Follow your bliss
“So what do you want to do with your life?” How often are we not asked this question by others? How often we do not ask it looking in the mirror. It started in childhood when we were asked, “What do you want to do when you grow up?”
Back then the possibilities were endless. We wanted to be astronauts or firemen. We wanted to be the hero in the story of our lives. Later the realities of living hit us as we grew older and life was filled with heartbreak, disappointments, paying the bills and changing nappies.
To ask “What to do with your life?” implies you are not currently living the life you were supposed to live. It speaks of an outward journey to be something and to do something that is currently only a dream. Sometimes it is a wish to escape the mundane but brutal realities of life.
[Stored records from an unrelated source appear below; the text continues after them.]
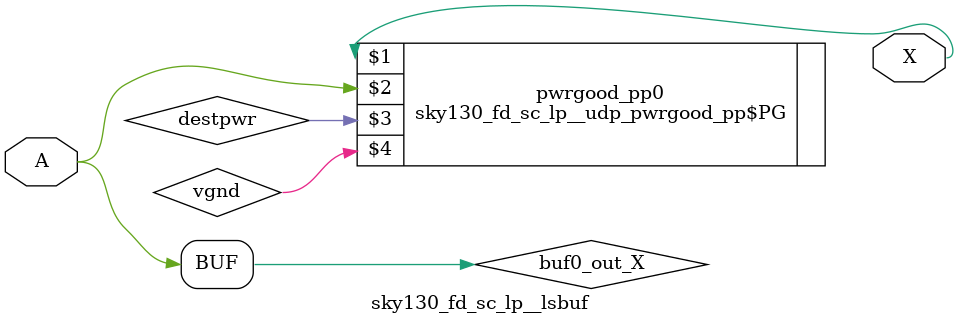
<source format=v>
/*
 * Copyright 2020 The SkyWater PDK Authors
 *
 * Licensed under the Apache License, Version 2.0 (the "License");
 * you may not use this file except in compliance with the License.
 * You may obtain a copy of the License at
 *
 *     https://www.apache.org/licenses/LICENSE-2.0
 *
 * Unless required by applicable law or agreed to in writing, software
 * distributed under the License is distributed on an "AS IS" BASIS,
 * WITHOUT WARRANTIES OR CONDITIONS OF ANY KIND, either express or implied.
 * See the License for the specific language governing permissions and
 * limitations under the License.
 *
 * SPDX-License-Identifier: Apache-2.0
*/


`ifndef SKY130_FD_SC_LP__LSBUF_FUNCTIONAL_V
`define SKY130_FD_SC_LP__LSBUF_FUNCTIONAL_V

/**
 * lsbuf: ????.
 *
 * Verilog simulation functional model.
 */

`timescale 1ns / 1ps
`default_nettype none

// Import user defined primitives.
`include "../../models/udp_pwrgood_pp_pg/sky130_fd_sc_lp__udp_pwrgood_pp_pg.v"

`celldefine
module sky130_fd_sc_lp__lsbuf (
    X,
    A
);

    // Module ports
    output X;
    input  A;

    // Local signals
    wire buf0_out_X;
    wire destpwr   ;
    wire vgnd      ;

    //                                 Name         Output      Other arguments
    buf                                buf0        (buf0_out_X, A                        );
    sky130_fd_sc_lp__udp_pwrgood_pp$PG pwrgood_pp0 (X         , buf0_out_X, destpwr, vgnd);

endmodule
`endcelldefine

`default_nettype wire
`endif  // SKY130_FD_SC_LP__LSBUF_FUNCTIONAL_V

</source>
How many people can not testify that one of the great disappointments of their life came about when they finally reached the “thing” they were chasing? For some it is success or wealth, for others it is a relationship or marriage. It is often establishing a business or the career of our dreams. We fantasise about the goal we are aiming for, and as time marches on that goal seems ever more glorious compared to our current state. We sacrifice so much to reach that goal: our health, time with our loved ones, our morals.
I am not against ambition, or against dreaming big dreams. The human race advances because others follow their dreams and create beautiful things, despite many setbacks. We create, we define, we discover. But it is also an idea sold to us by Hollywood. Rags to riches make for great box office ticket sales. We live our lives through others by being spellbound to the soap operas that feeds our low self-esteem. We sooth our fears by being spellbound to “reality” television.
Maybe the question of what to do with your life should be an inward one. It is in silent harmony with the inner person that we discover our real purpose. Finding that purpose may not mean a career change. We may just be able to live our higher purpose without doing something different.
The late mythologist, Joseph Campbell, is quoted as saying: “If you follow your bliss, you put yourself on a kind of track that has been there all the while, waiting for you, and the life that you ought to be living is the one you are living.”